Der neue Natz-Vorsitzende sagt, neben der bereits verstärkten Zusammenarbeit des Kinder- und Jugendzentrums mit Schulen sowie der erwähnten deutsch-polnischen Kooperation werde es auch neue Angebote im Natz-Domizil im Bürgerzentrum geben. Er nennt in diesem Zusammenhang Robotik, 3-D-Druck und Laser-Gravur. Der Natz e.V. wird im kommenden Jahr dreißig.

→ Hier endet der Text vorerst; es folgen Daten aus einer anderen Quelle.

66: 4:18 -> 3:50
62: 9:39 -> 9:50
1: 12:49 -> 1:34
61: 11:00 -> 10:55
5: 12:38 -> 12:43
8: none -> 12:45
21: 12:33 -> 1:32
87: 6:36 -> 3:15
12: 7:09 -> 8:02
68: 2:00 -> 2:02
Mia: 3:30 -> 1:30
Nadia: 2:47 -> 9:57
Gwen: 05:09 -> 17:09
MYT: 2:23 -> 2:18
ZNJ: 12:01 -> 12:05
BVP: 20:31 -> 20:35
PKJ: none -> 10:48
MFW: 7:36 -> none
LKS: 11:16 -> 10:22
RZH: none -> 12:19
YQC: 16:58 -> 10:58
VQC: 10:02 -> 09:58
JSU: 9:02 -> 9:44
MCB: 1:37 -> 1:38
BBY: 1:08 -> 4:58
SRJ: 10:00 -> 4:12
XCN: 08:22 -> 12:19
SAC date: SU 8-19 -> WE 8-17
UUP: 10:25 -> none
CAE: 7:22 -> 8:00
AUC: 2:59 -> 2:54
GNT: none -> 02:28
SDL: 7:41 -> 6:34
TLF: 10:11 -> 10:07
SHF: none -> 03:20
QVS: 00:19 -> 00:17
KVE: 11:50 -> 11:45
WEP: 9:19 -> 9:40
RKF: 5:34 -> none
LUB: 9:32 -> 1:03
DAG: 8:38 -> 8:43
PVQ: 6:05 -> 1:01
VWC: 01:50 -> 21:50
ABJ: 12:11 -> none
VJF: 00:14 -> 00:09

Er ist am 28. Oktober 1991 zunächst als Förderverein gegründet worden und übernahm später in alleiniger Regie die unter dem neuen Namen mit angepasstem Konzept weitergeführte Station Junger Techniker und Naturforscher. Claus Kleinert erinnert an die erfolgreiche Arbeit vieler Jahre, „als noch Wettbewerbe und Ausscheide mit Prämierungen an der Tagesordnung waren“. Diese Arbeit, so Kleinert, wolle der neue Vorstand wieder aufnehmen: „Denn die Kinder brauchen wieder eine Perspektive mit Erfolgserlebnissen.“ Angestrebt sei zudem eine erfolgreiche Zusammenarbeit mit der Stadtverwaltung und – auch länderübergreifend – mit dem Umland von Hoyerswerda.

In den Ruhestand verabschiedet worden ist Peter Hildebrandt, der die Station sowie Natz von 1976 bis 2005 führte und zuletzt noch die Mineralogie-AG geleitet hat. „Wir danken ihm ganz herzlich und heißen ihn gern jederzeit als Gast willkommen“, erklärt Claus Kleinert.